Assigned task. Would you return the data below exactly as it stands, with every picture left out?

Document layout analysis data
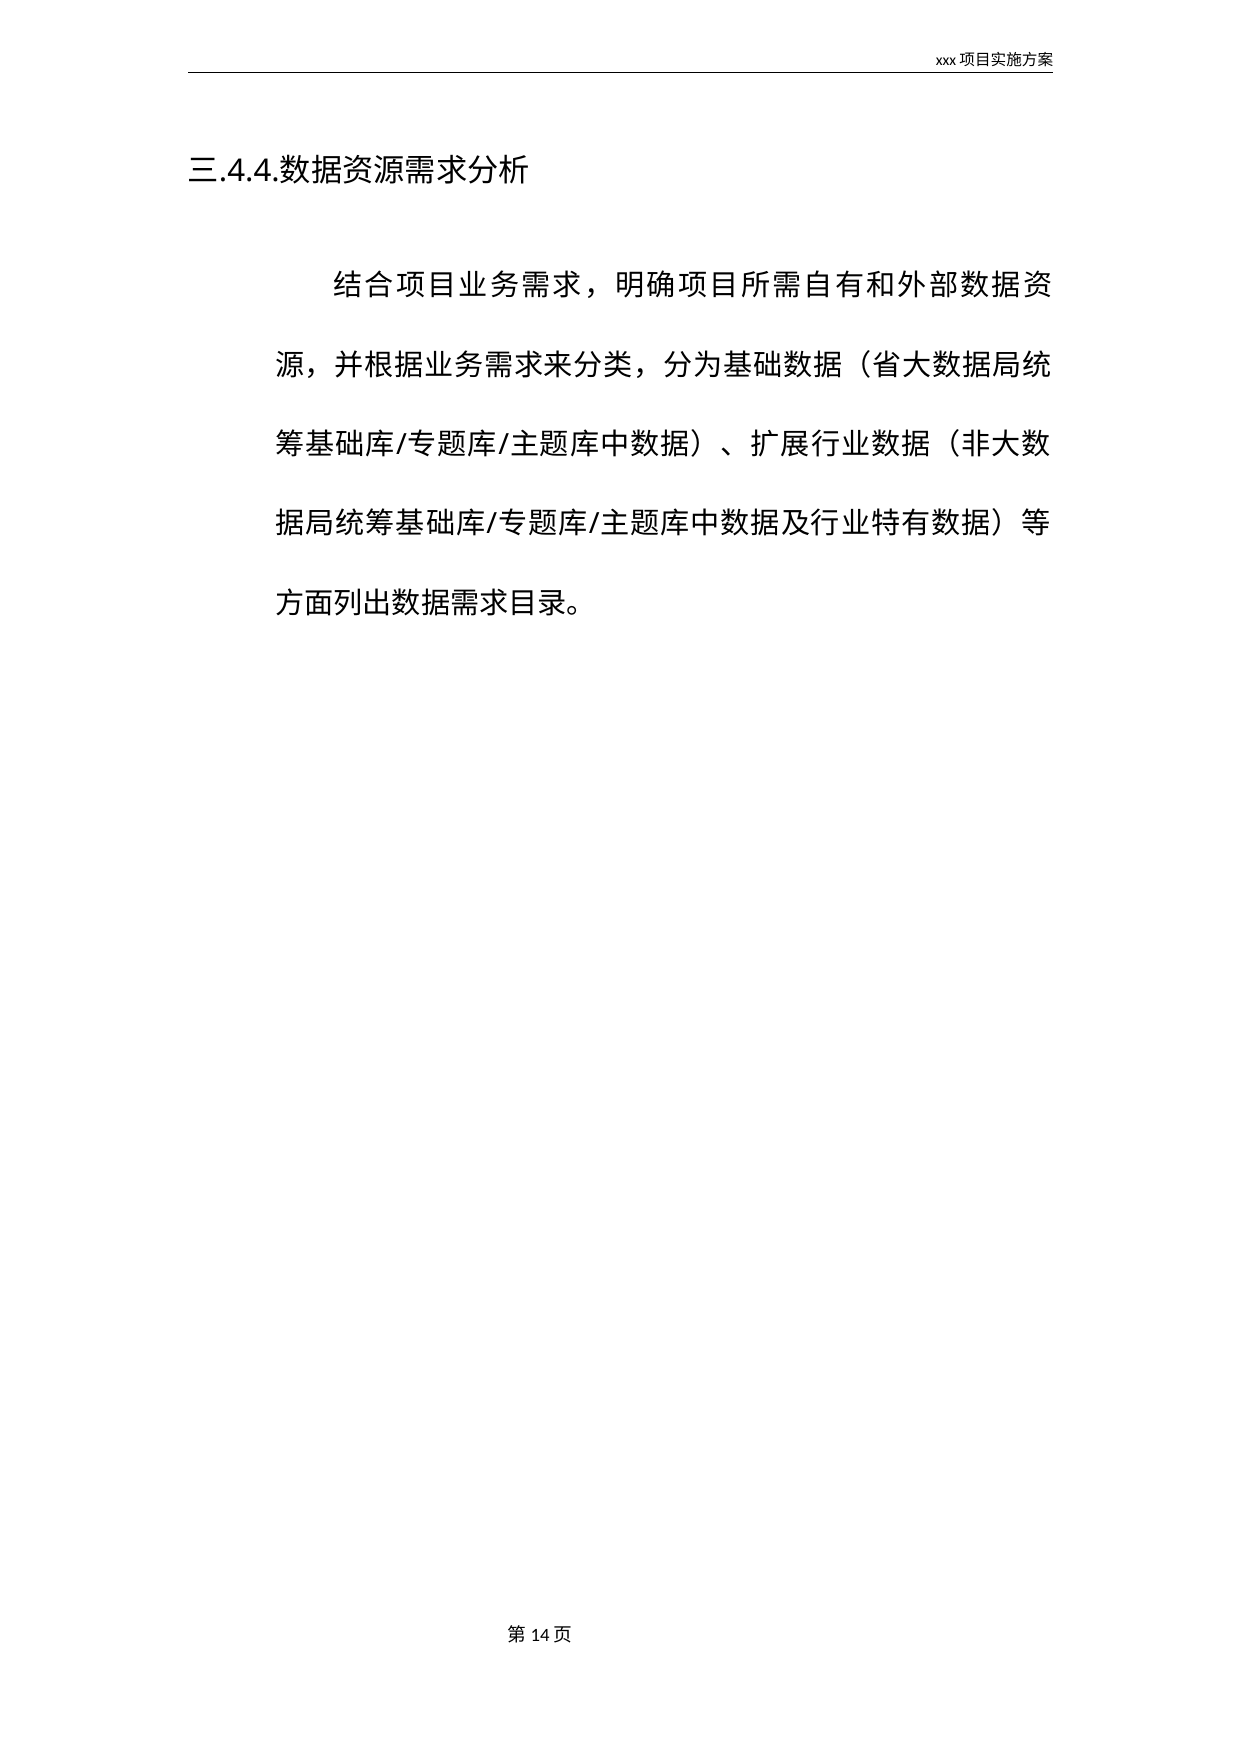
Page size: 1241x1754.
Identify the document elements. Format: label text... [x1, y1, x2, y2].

text 结合项目业务需求，明确项目所需自有和外部数据资源，并根据业务需求来分类，分为基础数据（省大数据局统筹基础库/专题库/主题库中数据）、扩展行业数据（非大数据局统筹基础库/专题库/主题库中数据及行业特有数据）等方面列出数据需求目录。 [275, 243, 1053, 640]
subtitle 数据资源需求分析 [187, 128, 1053, 208]
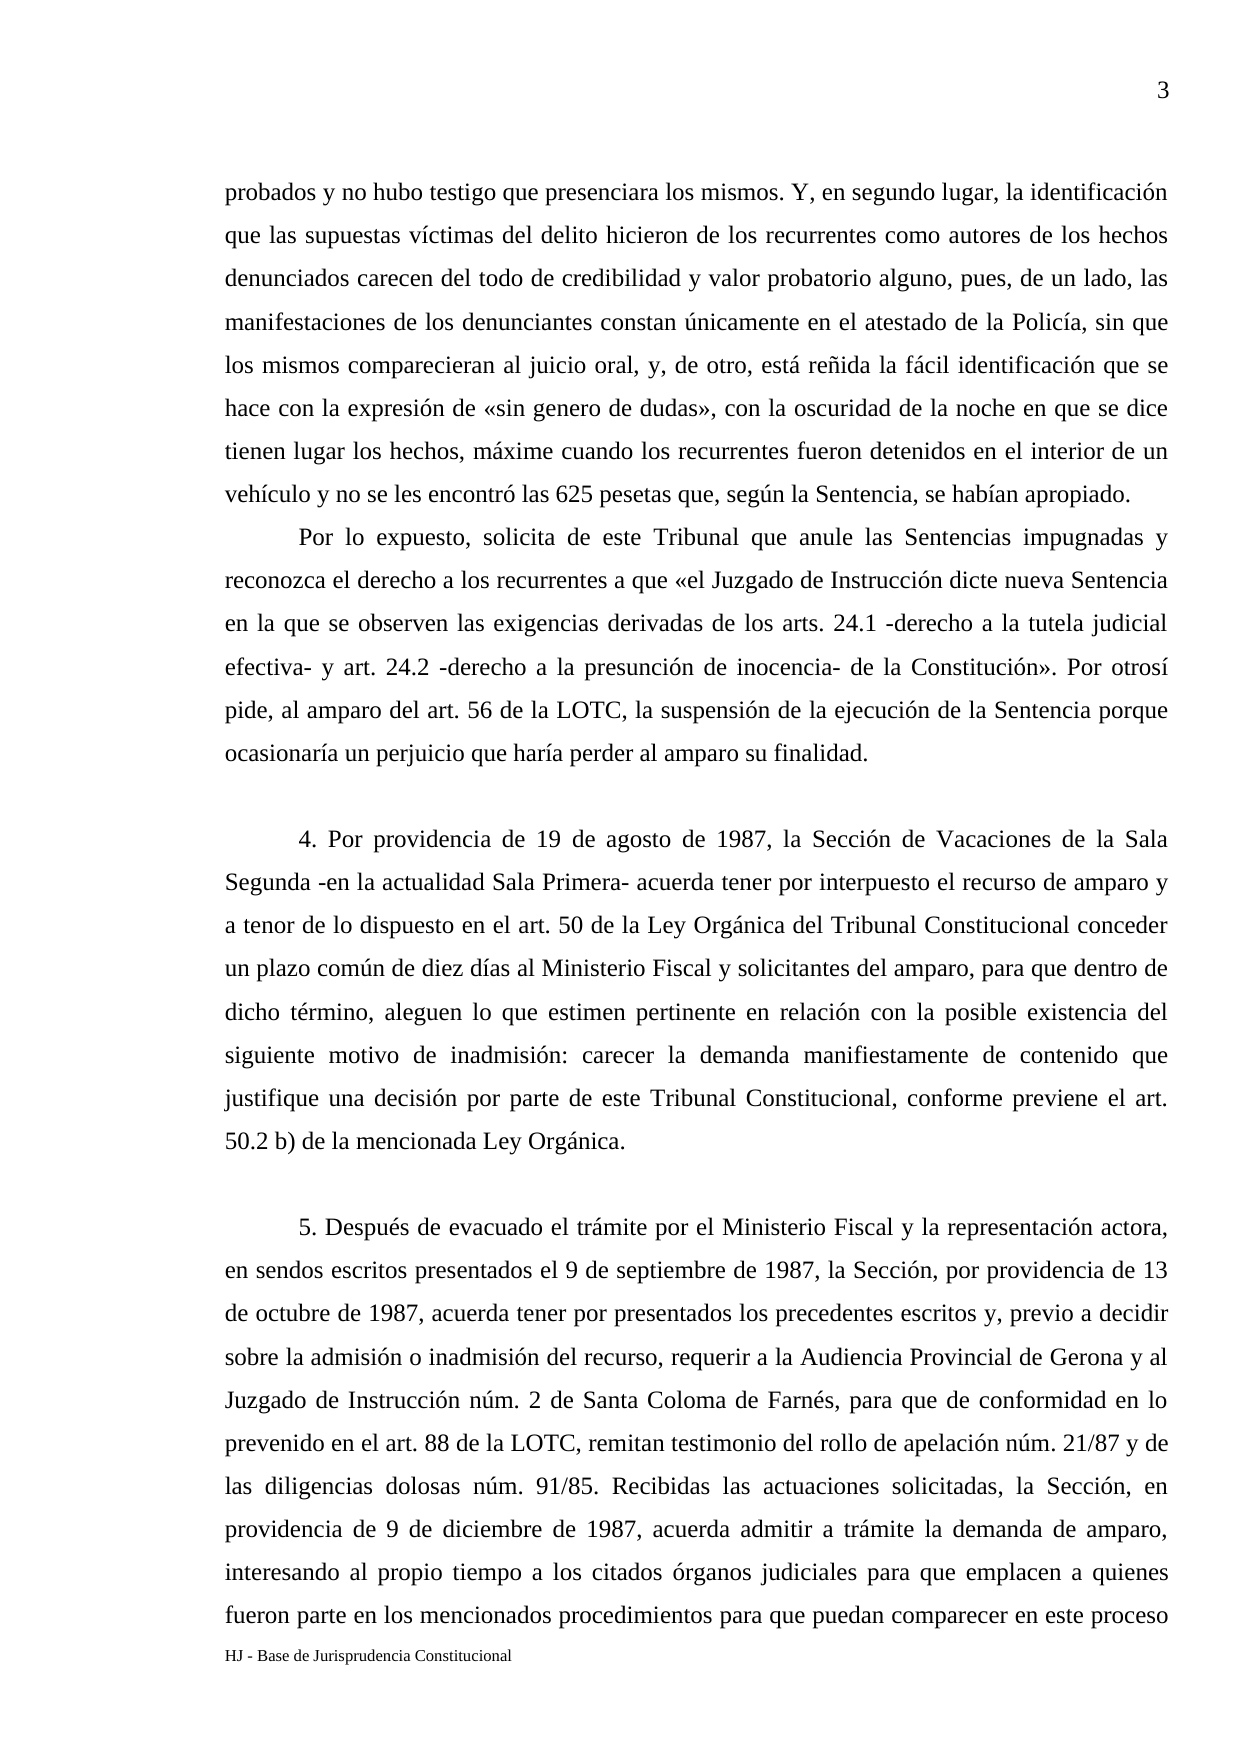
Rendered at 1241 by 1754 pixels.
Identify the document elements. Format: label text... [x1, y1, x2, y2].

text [224, 1212, 1169, 1629]
text Por lo expuesto, solicita de este Tribunal que anule las Sentencias impugnadas y reconozca el derecho a los recurrentes a que «el Juzgado de Instrucción dicte nueva Sentencia en la que se observen las exigencias derivadas de los arts. 24.1 -derecho a la tutela judicial efectiva- y art. 24.2 -derecho a la presunción de inocencia- de la Constitución». Por otrosí pide, al amparo del art. 56 de la LOTC, la suspensión de la ejecución de la Sentencia porque ocasionaría un perjuicio que haría perder al amparo su finalidad. [224, 522, 1169, 767]
text 4. Por providencia de 19 de agosto de 1987, la Sección de Vacaciones de la Sala Segunda -en la actualidad Sala Primera- acuerda tener por interpuesto el recurso de amparo y a tenor de lo dispuesto en el art. 50 de la Ley Orgánica del Tribunal Constitucional conceder un plazo común de diez días al Ministerio Fiscal y solicitantes del amparo, para que dentro de dicho término, aleguen lo que estimen pertinente en relación con la posible existencia del siguiente motivo de inadmisión: carecer la demanda manifiestamente de contenido que justifique una decisión por parte de este Tribunal Constitucional, conforme previene el art. 50.2 b) de la mencionada Ley Orgánica. [224, 824, 1169, 1155]
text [224, 177, 1169, 508]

Solution to this task.
Page size: 1241x1754.
Identify the document elements. Format: label text... [x1, y1, x2, y2].

text 结合项目业务需求，明确项目所需自有和外部数据资源，并根据业务需求来分类，分为基础数据（省大数据局统筹基础库/专题库/主题库中数据）、扩展行业数据（非大数据局统筹基础库/专题库/主题库中数据及行业特有数据）等方面列出数据需求目录。 [275, 243, 1053, 640]
subtitle 数据资源需求分析 [187, 128, 1053, 208]
Rendered at 1241 by 1754 pixels.
Identify the document elements. Format: label text... [x1, y1, x2, y2].

text [224, 1212, 1169, 1629]
text Por lo expuesto, solicita de este Tribunal que anule las Sentencias impugnadas y reconozca el derecho a los recurrentes a que «el Juzgado de Instrucción dicte nueva Sentencia en la que se observen las exigencias derivadas de los arts. 24.1 -derecho a la tutela judicial efectiva- y art. 24.2 -derecho a la presunción de inocencia- de la Constitución». Por otrosí pide, al amparo del art. 56 de la LOTC, la suspensión de la ejecución de la Sentencia porque ocasionaría un perjuicio que haría perder al amparo su finalidad. [224, 522, 1169, 767]
text 4. Por providencia de 19 de agosto de 1987, la Sección de Vacaciones de la Sala Segunda -en la actualidad Sala Primera- acuerda tener por interpuesto el recurso de amparo y a tenor de lo dispuesto en el art. 50 de la Ley Orgánica del Tribunal Constitucional conceder un plazo común de diez días al Ministerio Fiscal y solicitantes del amparo, para que dentro de dicho término, aleguen lo que estimen pertinente en relación con la posible existencia del siguiente motivo de inadmisión: carecer la demanda manifiestamente de contenido que justifique una decisión por parte de este Tribunal Constitucional, conforme previene el art. 50.2 b) de la mencionada Ley Orgánica. [224, 824, 1169, 1155]
text [224, 177, 1169, 508]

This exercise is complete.